▸ **Dataset entries**:
* * *

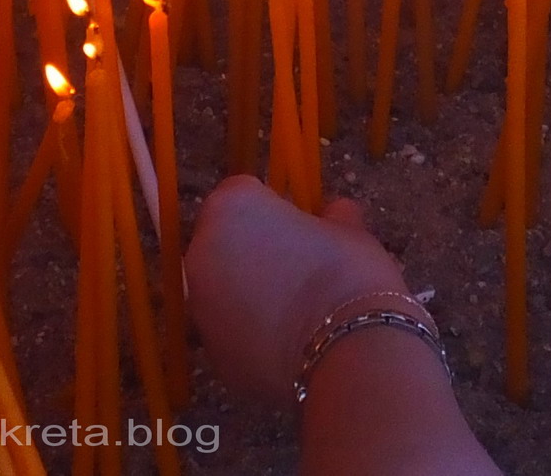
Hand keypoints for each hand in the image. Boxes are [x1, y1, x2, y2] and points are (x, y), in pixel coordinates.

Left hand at [186, 175, 407, 400]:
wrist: (348, 355)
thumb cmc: (347, 276)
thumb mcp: (351, 233)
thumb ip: (333, 217)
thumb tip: (336, 213)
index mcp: (230, 208)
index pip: (242, 194)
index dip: (272, 210)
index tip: (299, 229)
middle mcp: (201, 251)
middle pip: (224, 242)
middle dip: (252, 251)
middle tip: (297, 271)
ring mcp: (199, 306)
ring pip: (221, 290)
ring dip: (246, 295)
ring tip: (294, 315)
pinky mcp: (212, 352)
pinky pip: (229, 333)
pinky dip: (249, 336)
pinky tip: (287, 347)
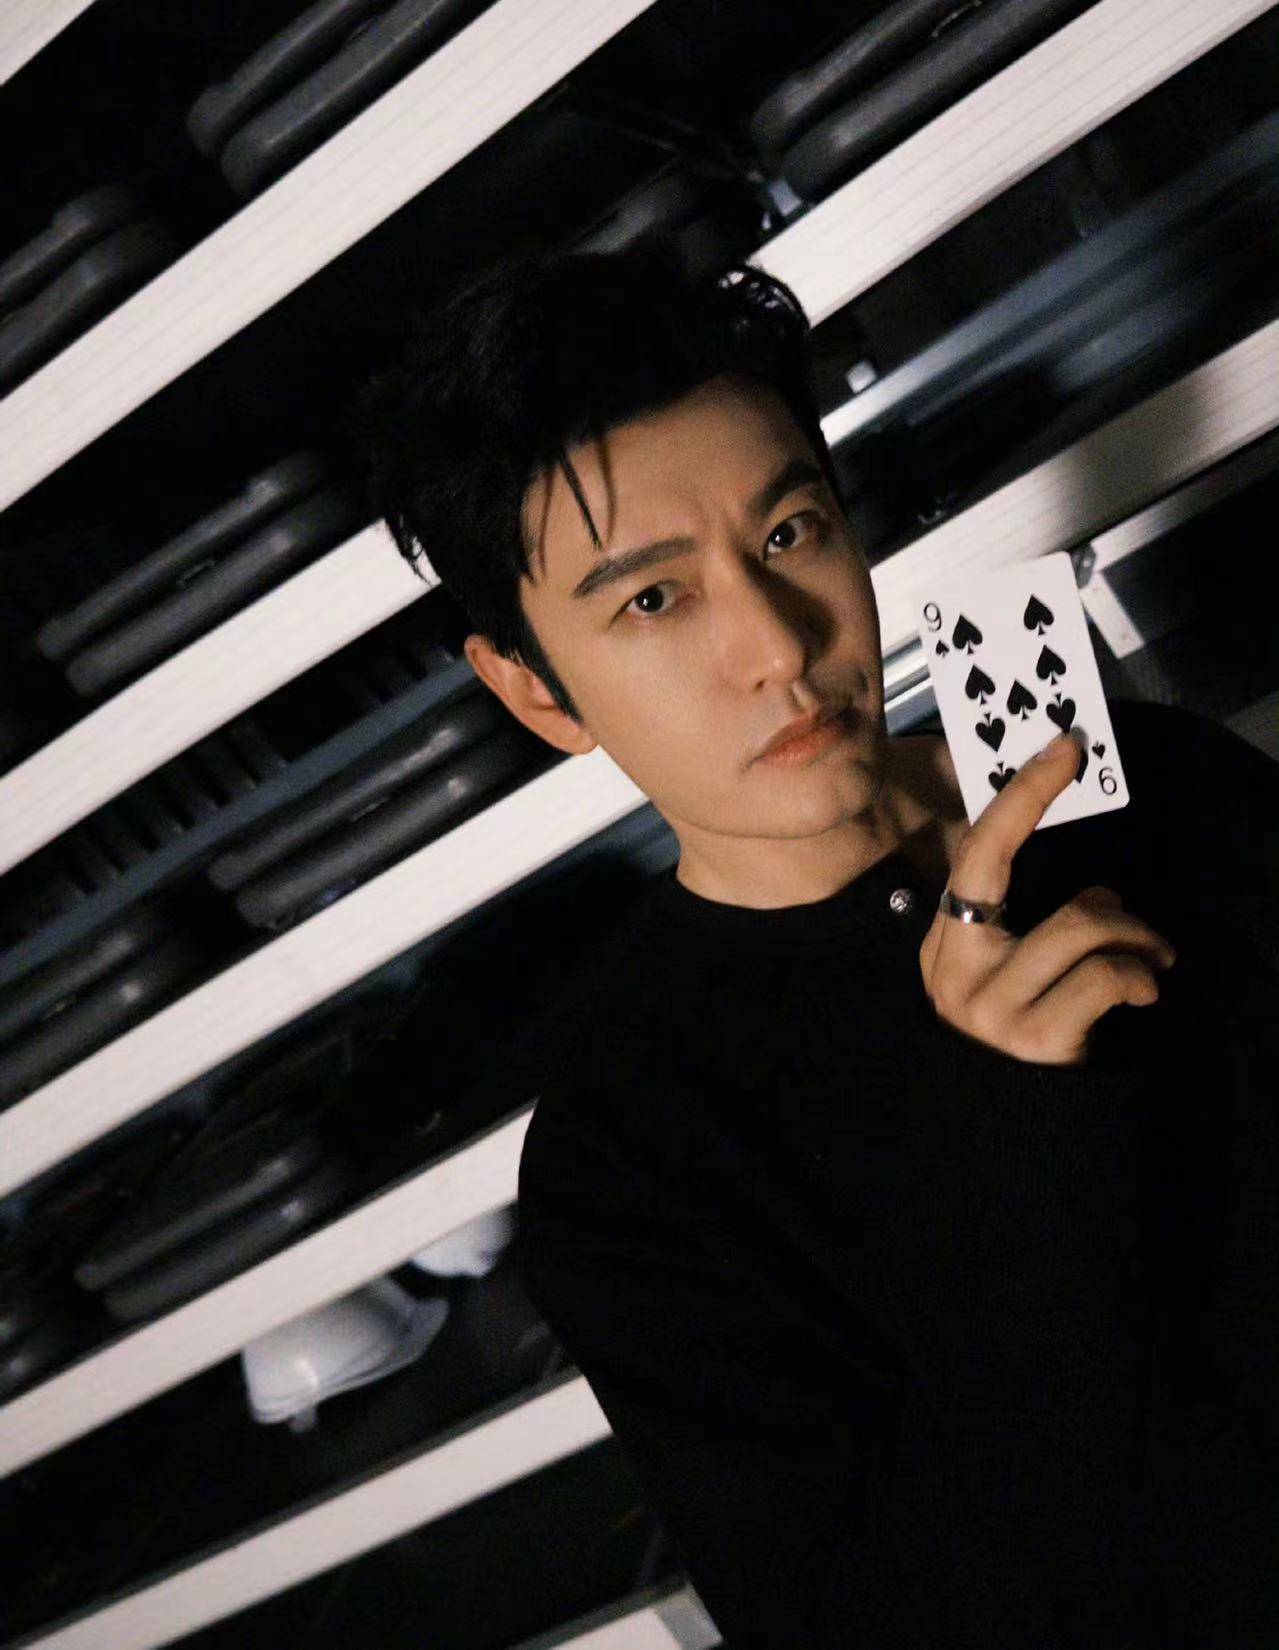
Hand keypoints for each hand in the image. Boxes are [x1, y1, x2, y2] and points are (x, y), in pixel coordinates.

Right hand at [918, 731, 1177, 1067]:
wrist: (1005, 1137)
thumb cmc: (1017, 1039)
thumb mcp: (1001, 973)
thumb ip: (1023, 919)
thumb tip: (1093, 880)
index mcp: (945, 943)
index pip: (979, 851)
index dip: (1023, 795)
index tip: (1067, 749)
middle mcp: (957, 970)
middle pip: (1038, 887)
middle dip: (1112, 905)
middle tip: (1142, 926)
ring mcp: (992, 1006)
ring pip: (1083, 926)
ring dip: (1136, 941)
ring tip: (1150, 965)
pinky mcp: (1034, 1040)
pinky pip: (1106, 977)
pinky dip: (1139, 978)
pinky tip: (1142, 996)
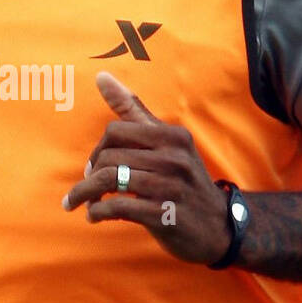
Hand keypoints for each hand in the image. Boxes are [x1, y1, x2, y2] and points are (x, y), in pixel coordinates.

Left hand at [62, 72, 231, 264]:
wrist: (219, 226)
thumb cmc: (184, 181)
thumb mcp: (167, 142)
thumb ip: (133, 109)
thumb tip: (102, 76)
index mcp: (172, 136)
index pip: (115, 132)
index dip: (97, 150)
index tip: (94, 167)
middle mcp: (174, 158)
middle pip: (109, 158)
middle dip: (89, 177)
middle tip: (86, 190)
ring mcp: (170, 187)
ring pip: (109, 181)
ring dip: (85, 195)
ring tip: (82, 204)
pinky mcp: (164, 215)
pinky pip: (118, 207)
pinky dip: (98, 212)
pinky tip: (95, 217)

* * *

▸ **AIM OF THE EXERCISE**:
The answer must consist only of the lines from the beginning of the entries above through the line that holds "pinky tip: (287, 347)", reproduced exactly and without pictures.

▸ **ANSWER AREA**:
Hand keypoints for each hand in the image. Boxes are [x1, y1, x2, y2] and points are (x, y), in pixel coordinates.

Left hand at [186, 175, 407, 400]:
wrist: (348, 355)
thumb cmc: (347, 276)
thumb mcp: (351, 233)
thumb ip: (333, 217)
thumb tip: (336, 213)
index mcp: (230, 208)
index pip: (242, 194)
index dip: (272, 210)
index tip: (299, 229)
middle mcp: (201, 251)
middle pip: (224, 242)
middle dip: (252, 251)
middle tip: (297, 271)
ring mcp: (199, 306)
ring pip: (221, 290)
ring dip: (246, 295)
ring tip: (294, 315)
pinky mcp: (212, 352)
pinky pip: (229, 333)
pinky dip: (249, 336)
pinky tip: (287, 347)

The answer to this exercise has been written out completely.